+++ Entries supplied +++

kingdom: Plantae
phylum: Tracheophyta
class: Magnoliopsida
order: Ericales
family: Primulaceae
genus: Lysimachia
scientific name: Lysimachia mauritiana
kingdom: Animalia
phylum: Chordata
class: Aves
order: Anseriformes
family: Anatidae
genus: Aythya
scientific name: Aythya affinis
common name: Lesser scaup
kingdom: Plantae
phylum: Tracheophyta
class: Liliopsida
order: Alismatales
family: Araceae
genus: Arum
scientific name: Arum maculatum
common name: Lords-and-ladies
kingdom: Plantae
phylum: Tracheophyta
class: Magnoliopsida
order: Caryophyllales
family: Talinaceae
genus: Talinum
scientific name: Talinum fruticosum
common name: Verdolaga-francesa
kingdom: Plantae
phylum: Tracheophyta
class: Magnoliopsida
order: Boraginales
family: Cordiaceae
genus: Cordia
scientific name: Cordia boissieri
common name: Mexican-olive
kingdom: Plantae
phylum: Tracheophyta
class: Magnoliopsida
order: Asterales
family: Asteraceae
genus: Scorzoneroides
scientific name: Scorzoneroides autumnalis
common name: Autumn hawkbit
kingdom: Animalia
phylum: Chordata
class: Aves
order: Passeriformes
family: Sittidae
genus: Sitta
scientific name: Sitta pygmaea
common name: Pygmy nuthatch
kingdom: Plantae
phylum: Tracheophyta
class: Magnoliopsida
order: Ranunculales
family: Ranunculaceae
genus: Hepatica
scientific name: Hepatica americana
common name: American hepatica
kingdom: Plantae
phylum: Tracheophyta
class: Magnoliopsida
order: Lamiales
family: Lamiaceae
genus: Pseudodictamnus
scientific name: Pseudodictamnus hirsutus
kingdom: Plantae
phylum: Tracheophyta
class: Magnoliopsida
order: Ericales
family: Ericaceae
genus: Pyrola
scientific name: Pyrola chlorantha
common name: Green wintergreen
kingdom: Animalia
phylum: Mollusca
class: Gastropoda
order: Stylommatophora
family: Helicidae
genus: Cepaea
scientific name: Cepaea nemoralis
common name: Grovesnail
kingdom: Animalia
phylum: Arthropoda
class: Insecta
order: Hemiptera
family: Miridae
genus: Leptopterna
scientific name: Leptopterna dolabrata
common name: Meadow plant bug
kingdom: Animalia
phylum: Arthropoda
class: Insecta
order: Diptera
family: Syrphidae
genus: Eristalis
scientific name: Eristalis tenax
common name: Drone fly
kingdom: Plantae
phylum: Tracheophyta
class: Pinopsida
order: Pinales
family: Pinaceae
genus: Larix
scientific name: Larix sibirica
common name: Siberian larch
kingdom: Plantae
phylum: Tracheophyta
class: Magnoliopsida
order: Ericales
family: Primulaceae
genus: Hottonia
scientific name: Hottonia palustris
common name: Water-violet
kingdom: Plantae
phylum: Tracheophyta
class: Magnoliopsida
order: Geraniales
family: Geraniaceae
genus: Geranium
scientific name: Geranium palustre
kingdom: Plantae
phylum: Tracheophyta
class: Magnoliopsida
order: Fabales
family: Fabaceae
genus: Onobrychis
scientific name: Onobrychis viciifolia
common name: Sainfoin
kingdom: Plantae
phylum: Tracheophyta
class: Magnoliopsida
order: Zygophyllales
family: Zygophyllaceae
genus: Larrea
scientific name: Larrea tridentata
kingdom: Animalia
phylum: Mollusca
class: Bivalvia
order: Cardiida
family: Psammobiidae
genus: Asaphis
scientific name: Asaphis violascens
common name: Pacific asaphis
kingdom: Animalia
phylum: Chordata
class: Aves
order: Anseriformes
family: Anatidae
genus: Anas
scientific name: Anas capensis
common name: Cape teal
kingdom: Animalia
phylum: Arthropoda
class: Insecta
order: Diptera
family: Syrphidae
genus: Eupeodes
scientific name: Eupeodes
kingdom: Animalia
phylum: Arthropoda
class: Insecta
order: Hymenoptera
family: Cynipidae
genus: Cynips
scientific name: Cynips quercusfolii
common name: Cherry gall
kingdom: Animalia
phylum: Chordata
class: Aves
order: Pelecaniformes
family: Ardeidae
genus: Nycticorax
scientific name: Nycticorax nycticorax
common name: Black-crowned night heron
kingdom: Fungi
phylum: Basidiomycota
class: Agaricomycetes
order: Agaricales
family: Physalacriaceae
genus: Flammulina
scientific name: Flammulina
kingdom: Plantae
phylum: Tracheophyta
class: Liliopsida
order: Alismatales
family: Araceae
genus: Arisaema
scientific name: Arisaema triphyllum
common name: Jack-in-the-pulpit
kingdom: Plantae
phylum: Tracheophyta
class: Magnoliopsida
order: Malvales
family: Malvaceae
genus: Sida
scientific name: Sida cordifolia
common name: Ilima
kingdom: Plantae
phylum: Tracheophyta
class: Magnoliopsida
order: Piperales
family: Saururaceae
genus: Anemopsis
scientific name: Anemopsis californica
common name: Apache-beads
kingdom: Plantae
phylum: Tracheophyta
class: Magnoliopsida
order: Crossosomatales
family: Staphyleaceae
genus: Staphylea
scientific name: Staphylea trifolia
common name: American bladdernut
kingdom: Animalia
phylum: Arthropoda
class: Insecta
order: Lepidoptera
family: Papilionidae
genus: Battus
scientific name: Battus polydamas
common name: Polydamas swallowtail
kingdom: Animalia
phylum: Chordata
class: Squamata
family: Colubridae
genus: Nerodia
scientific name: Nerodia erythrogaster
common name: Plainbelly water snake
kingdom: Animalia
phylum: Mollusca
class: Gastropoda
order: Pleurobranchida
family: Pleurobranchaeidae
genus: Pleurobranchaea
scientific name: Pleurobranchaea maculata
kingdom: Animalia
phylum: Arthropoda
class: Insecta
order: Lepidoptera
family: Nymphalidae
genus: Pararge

+++

Format every line of the records above as a JSON list of strings, one string per line. Leave out any blank lines.

**Solution to the problem**
[
  "kingdom: Plantae",
  "phylum: Tracheophyta",
  "class: Magnoliopsida",
  "order: Ericales",
  "family: Primulaceae",
  "genus: Lysimachia",
  "scientific name: Lysimachia mauritiana",
  "kingdom: Animalia",
  "phylum: Chordata",
  "class: Aves",
  "order: Anseriformes",
  "family: Anatidae",
  "genus: Aythya",
  "scientific name: Aythya affinis",
  "common name: Lesser scaup",
  "kingdom: Plantae",
  "phylum: Tracheophyta",
  "class: Liliopsida",
  "order: Alismatales",
  "family: Araceae",
  "genus: Arum",
  "scientific name: Arum maculatum",
  "common name: Lords-and-ladies",
  "kingdom: Plantae",
  "phylum: Tracheophyta",
  "class: Magnoliopsida",
  "order: Caryophyllales",
  "family: Talinaceae",
  "genus: Talinum",
  "scientific name: Talinum fruticosum",
  "common name: Verdolaga-francesa",
  "kingdom: Plantae",
  "phylum: Tracheophyta",
  "class: Magnoliopsida",
  "order: Boraginales",
  "family: Cordiaceae",
  "genus: Cordia",
  "scientific name: Cordia boissieri",
  "common name: Mexican-olive",
  "kingdom: Plantae",
  "phylum: Tracheophyta",
  "class: Magnoliopsida",
  "order: Asterales",
  "family: Asteraceae",
  "genus: Scorzoneroides",
  "scientific name: Scorzoneroides autumnalis",
  "common name: Autumn hawkbit",
  "kingdom: Animalia",
  "phylum: Chordata",
  "class: Aves",
  "order: Passeriformes",
  "family: Sittidae",
  "genus: Sitta",
  "scientific name: Sitta pygmaea",
  "common name: Pygmy nuthatch",
  "kingdom: Plantae",
  "phylum: Tracheophyta",
  "class: Magnoliopsida",
  "order: Ranunculales",
  "family: Ranunculaceae",
  "genus: Hepatica",
  "scientific name: Hepatica americana",
  "common name: American hepatica",
  "kingdom: Plantae",
  "phylum: Tracheophyta",
  "class: Magnoliopsida",
  "order: Lamiales",
  "family: Lamiaceae",
  "genus: Pseudodictamnus",
  "scientific name: Pseudodictamnus hirsutus",
  "kingdom: Plantae",
  "phylum: Tracheophyta",
  "class: Magnoliopsida",
  "order: Ericales",
  "family: Ericaceae",
  "genus: Pyrola",
  "scientific name: Pyrola chlorantha",
  "common name: Green wintergreen",
  "kingdom: Animalia",
  "phylum: Mollusca",
  "class: Gastropoda",
  "order: Stylommatophora",
  "family: Helicidae",
  "genus: Cepaea",
  "scientific name: Cepaea nemoralis",
  "common name: Grovesnail",
  "kingdom: Animalia",
  "phylum: Arthropoda",
  "class: Insecta",
  "order: Hemiptera",
  "family: Miridae",
  "genus: Leptopterna",
  "scientific name: Leptopterna dolabrata",
  "common name: Meadow plant bug",
  "kingdom: Animalia",
  "phylum: Arthropoda",
  "class: Insecta",
  "order: Diptera",
  "family: Syrphidae",
  "genus: Eristalis",
  "scientific name: Eristalis tenax",
  "common name: Drone fly",
  "kingdom: Plantae",
  "phylum: Tracheophyta",
  "class: Pinopsida",
  "order: Pinales",
  "family: Pinaceae",
  "genus: Larix",
  "scientific name: Larix sibirica",
  "common name: Siberian larch",
  "kingdom: Plantae",
  "phylum: Tracheophyta",
  "class: Magnoliopsida",
  "order: Ericales",
  "family: Primulaceae",
  "genus: Hottonia",
  "scientific name: Hottonia palustris",
  "common name: Water-violet",
  "kingdom: Plantae",
  "phylum: Tracheophyta",
  "class: Magnoliopsida",
  "order: Geraniales",
  "family: Geraniaceae",
  "genus: Geranium",
  "scientific name: Geranium palustre",
  "kingdom: Plantae",
  "phylum: Tracheophyta",
  "class: Magnoliopsida",
  "order: Fabales",
  "family: Fabaceae",
  "genus: Onobrychis",
  "scientific name: Onobrychis viciifolia",
  "common name: Sainfoin",
  "kingdom: Plantae",
  "phylum: Tracheophyta",
  "class: Magnoliopsida",
  "order: Zygophyllales",
  "family: Zygophyllaceae",
  "genus: Larrea",
  "scientific name: Larrea tridentata",
  "kingdom: Animalia",
  "phylum: Mollusca",
  "class: Bivalvia",
  "order: Cardiida",
  "family: Psammobiidae",
  "genus: Asaphis",
  "scientific name: Asaphis violascens",
  "common name: Pacific asaphis",
  "kingdom: Animalia",
  "phylum: Chordata",
  "class: Aves",
  "order: Anseriformes",
  "family: Anatidae",
  "genus: Anas",
  "scientific name: Anas capensis",
  "common name: Cape teal",
  "kingdom: Animalia",
  "phylum: Arthropoda",
  "class: Insecta",
  "order: Diptera",
  "family: Syrphidae",
  "genus: Eupeodes",
  "scientific name: Eupeodes",
  "kingdom: Animalia",
  "phylum: Arthropoda",
  "class: Insecta",
  "order: Hymenoptera",
  "family: Cynipidae",
  "genus: Cynips",
  "scientific name: Cynips quercusfolii",
  "common name: Cherry gall",
  "kingdom: Animalia",
  "phylum: Chordata",
  "class: Aves",
  "order: Pelecaniformes",
  "family: Ardeidae",
  "genus: Nycticorax",
  "scientific name: Nycticorax nycticorax",
  "common name: Black-crowned night heron",
  "kingdom: Fungi",
  "phylum: Basidiomycota",
  "class: Agaricomycetes",
  "order: Agaricales",
  "family: Physalacriaceae",
  "genus: Flammulina",
  "scientific name: Flammulina",
  "kingdom: Plantae",
  "phylum: Tracheophyta",
  "class: Liliopsida",
  "order: Alismatales",
  "family: Araceae",
  "genus: Arisaema",
  "scientific name: Arisaema triphyllum",
  "common name: Jack-in-the-pulpit",
  "kingdom: Plantae",
  "phylum: Tracheophyta",
  "class: Magnoliopsida",
  "order: Malvales",
  "family: Malvaceae",
  "genus: Sida",
  "scientific name: Sida cordifolia",
  "common name: Ilima",
  "kingdom: Plantae",
  "phylum: Tracheophyta",
  "class: Magnoliopsida",
  "order: Piperales",
  "family: Saururaceae",
  "genus: Anemopsis",
  "scientific name: Anemopsis californica",
  "common name: Apache-beads",
  "kingdom: Plantae",
  "phylum: Tracheophyta",
  "class: Magnoliopsida",
  "order: Crossosomatales",
  "family: Staphyleaceae",
  "genus: Staphylea",
  "scientific name: Staphylea trifolia",
  "common name: American bladdernut",
  "kingdom: Animalia",
  "phylum: Arthropoda",
  "class: Insecta",
  "order: Lepidoptera",
  "family: Papilionidae",
  "genus: Battus",
  "scientific name: Battus polydamas",
  "common name: Polydamas swallowtail",
  "kingdom: Animalia",
  "phylum: Chordata",
  "class: Squamata",
  "family: Colubridae",
  "genus: Nerodia",
  "scientific name: Nerodia erythrogaster",
  "common name: Plainbelly water snake",
  "kingdom: Animalia",
  "phylum: Mollusca",
  "class: Gastropoda",
  "order: Pleurobranchida",
  "family: Pleurobranchaeidae",
  "genus: Pleurobranchaea",
  "scientific name: Pleurobranchaea maculata",
  "kingdom: Animalia",
  "phylum: Arthropoda",
  "class: Insecta",
  "order: Lepidoptera",
  "family: Nymphalidae",
  "genus: Pararge"
]